Having regard to the aforestated legal position based on the provisions made in the certified Standing Orders and the judgments rendered by this Tribunal, there is no manner of doubt that each one of the applicants has completed the requisite number of days so as to be transferred on to the regular establishment of Mates.

Furthermore, the respondent's own stand before this Court in the Writ Petition (C) No. 6211/2002 was that:

It is submitted that the Tribunal failed to appreciate the word 'actually' in the proviso Clause 4(iii) and thus has committed mistake of law. It is submitted that the Tribunal failed to appreciate that only those badli workers are entitled to be transferred to regular establishment who had actually worked for not less than 240 days in any period of 12 months. The term actually could only mean physical working for 240 days in which neither any weekly holiday nor any gazetted holiday etc. Could be added to reach the period of 240 days. Any other interpretation of the term 'actually' will render the term 'actually' redundant.

Thus, in any event and quite apart from the fact that the Tribunal's order is in direct contradiction to the findings by this Court in WP(C) 6211/2002 and the findings recorded in paragraph 5 by the Tribunal in its order dated 20th November, 2001 in O.A. 1197/2001. In any event, the Contempt Petition bearing No. 135/2003 in OA No. 1197/2001 had been dismissed only with the direction that since there was no conclusive finding by the Tribunal that the petitioner had completed the requisite number of days so as to be transferred to the regular establishment of Mates, therefore, there was no contempt in OA. Thus, the Contempt Petition in OA No. 1197/2001 had been dismissed only on the lack of findings that the petitioner had worked for more than 240 days in the OA No. 1197/2001 and not on the plea of the contempt power of the CAT. In our view, the contempt petition in OA No. 1197/2001 had been wrongly dismissed.
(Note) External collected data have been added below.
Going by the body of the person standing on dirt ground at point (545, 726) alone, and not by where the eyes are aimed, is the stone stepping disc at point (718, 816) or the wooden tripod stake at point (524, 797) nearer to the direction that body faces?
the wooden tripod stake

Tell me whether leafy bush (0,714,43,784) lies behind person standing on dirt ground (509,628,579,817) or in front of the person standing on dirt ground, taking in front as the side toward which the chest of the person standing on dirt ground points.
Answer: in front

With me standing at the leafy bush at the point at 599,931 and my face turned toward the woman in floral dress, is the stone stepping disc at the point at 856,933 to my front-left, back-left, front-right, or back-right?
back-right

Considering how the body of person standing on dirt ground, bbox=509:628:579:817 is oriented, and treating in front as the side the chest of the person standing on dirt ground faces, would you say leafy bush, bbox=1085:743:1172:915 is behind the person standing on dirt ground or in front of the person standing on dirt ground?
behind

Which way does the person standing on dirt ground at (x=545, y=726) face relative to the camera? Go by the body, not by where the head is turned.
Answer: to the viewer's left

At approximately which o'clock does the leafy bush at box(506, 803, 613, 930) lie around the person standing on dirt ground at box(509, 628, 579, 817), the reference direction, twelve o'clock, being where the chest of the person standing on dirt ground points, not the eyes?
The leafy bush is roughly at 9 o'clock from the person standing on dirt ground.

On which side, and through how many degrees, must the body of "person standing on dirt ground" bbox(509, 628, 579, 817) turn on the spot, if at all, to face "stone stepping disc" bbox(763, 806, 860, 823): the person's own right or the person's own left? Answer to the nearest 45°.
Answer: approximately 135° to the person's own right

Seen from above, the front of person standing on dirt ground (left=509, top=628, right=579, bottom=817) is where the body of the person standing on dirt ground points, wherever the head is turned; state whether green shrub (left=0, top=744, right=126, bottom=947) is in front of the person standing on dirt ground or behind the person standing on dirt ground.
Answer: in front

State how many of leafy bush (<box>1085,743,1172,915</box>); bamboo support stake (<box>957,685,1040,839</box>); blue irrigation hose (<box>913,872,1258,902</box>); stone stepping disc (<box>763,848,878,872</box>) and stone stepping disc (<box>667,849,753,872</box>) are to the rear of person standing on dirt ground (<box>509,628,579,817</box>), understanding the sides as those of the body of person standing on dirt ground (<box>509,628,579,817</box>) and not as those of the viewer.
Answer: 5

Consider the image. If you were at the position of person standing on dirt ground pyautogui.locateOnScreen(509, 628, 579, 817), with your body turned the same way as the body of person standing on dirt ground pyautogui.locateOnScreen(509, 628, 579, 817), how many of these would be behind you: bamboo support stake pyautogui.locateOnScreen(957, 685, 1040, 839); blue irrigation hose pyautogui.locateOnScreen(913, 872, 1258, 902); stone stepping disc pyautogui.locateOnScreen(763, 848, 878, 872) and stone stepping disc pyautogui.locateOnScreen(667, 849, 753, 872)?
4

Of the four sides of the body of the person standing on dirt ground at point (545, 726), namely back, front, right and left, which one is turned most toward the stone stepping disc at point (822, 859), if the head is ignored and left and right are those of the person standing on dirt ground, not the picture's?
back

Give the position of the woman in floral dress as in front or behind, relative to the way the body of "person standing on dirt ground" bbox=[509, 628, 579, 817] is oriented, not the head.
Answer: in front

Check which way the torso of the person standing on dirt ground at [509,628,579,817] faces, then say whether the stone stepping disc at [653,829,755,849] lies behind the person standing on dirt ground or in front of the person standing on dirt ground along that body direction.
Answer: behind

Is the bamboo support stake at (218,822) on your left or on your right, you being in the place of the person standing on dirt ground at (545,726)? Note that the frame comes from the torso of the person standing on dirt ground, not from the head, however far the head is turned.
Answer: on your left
Accordingly, there is no merit in the impugned order dated 1st August 2003 and the same is set aside. The writ petition is allowed.

14. The present writ petition also relies on the plea that no order or judgment of the Hon'ble Supreme Court has been produced by the respondents against the judgment of this Court in Writ Petition (C) 6211/2002. Thus, in this view of the matter, the findings of the Division Bench of this Court in the aforementioned writ petition (C) No. 6211/2002 became final and cannot be frustrated and made ineffectual by the CAT.
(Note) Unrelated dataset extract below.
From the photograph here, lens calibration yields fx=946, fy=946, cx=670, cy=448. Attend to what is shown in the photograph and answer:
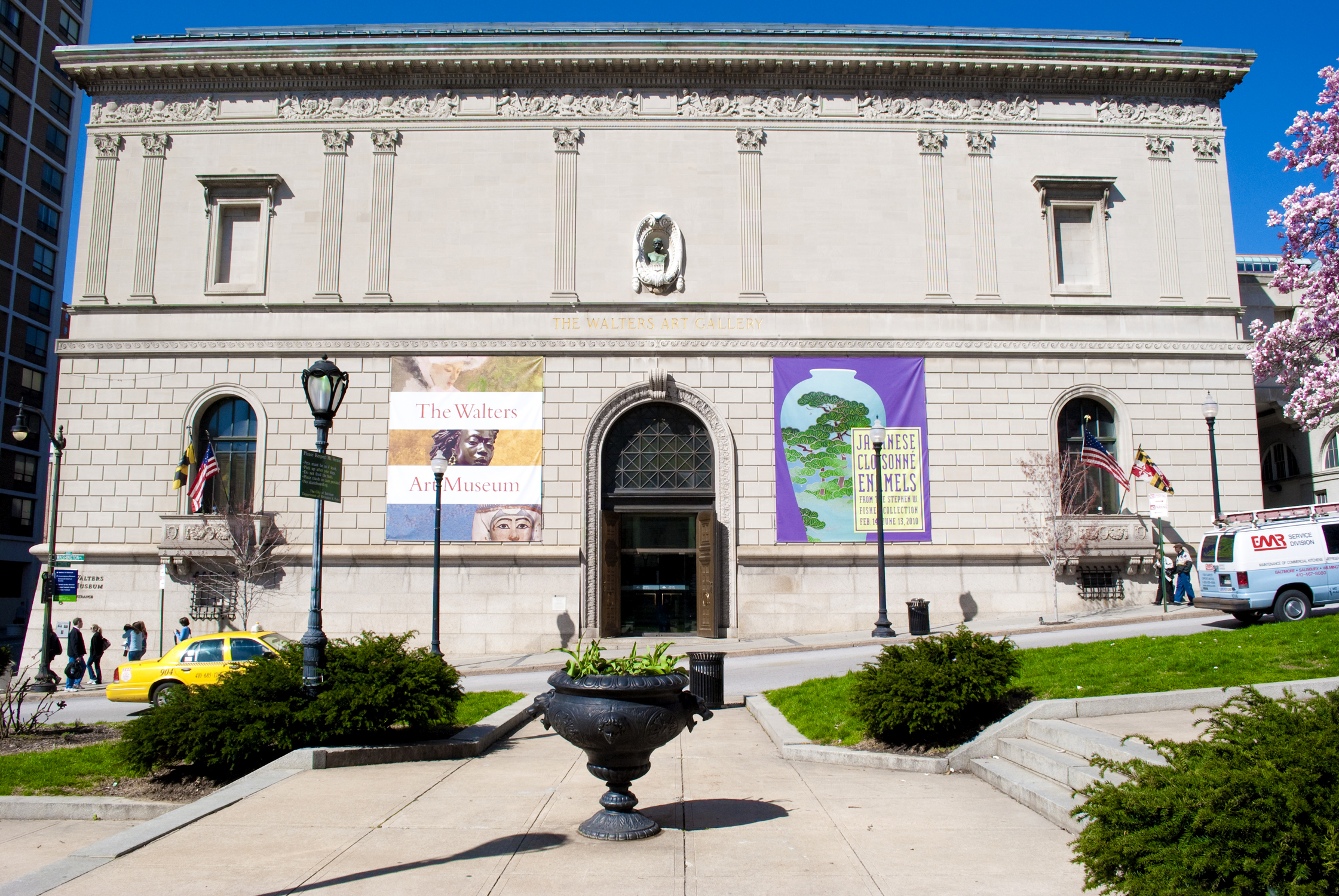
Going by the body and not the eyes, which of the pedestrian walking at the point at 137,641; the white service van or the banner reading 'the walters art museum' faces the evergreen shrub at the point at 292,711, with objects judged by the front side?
the banner reading 'the walters art museum'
15. In light of the categorical findings of the learned Member of the CAT, dated 20th November, 2001 affirmed by the judgment of this Court dated 30th September, 2002 while rejecting the plea of the Respondent that only those Badli workers are entitled to be transferred to regular establishment who had actually worked for not less then 240 days in any period of 12 months, the order of the CAT dated 1st August 2003 is wholly unsustainable. It is a clear case of contempt on behalf of the respondents and they have failed to appreciate the correct position of law laid down by the Hon'ble Supreme Court and reiterated by this Court. The Principal Bench, CAT while dismissing the contempt petition, also failed to appreciate the correct position of law. In any case, whatever be the view on the plea of the contempt power of the CAT, in any event, this Court can in exercise of its writ jurisdiction pass orders to ensure that the binding and final judgment of the Division Bench of this Court dated 30th September, 2002 is made effective. The respondents are therefore, directed to transfer the services of the petitioner to the regular establishment of Mates and grant him all the consequential benefits or or before 31st December, 2007.

16. Report for compliance on 8th January 2008.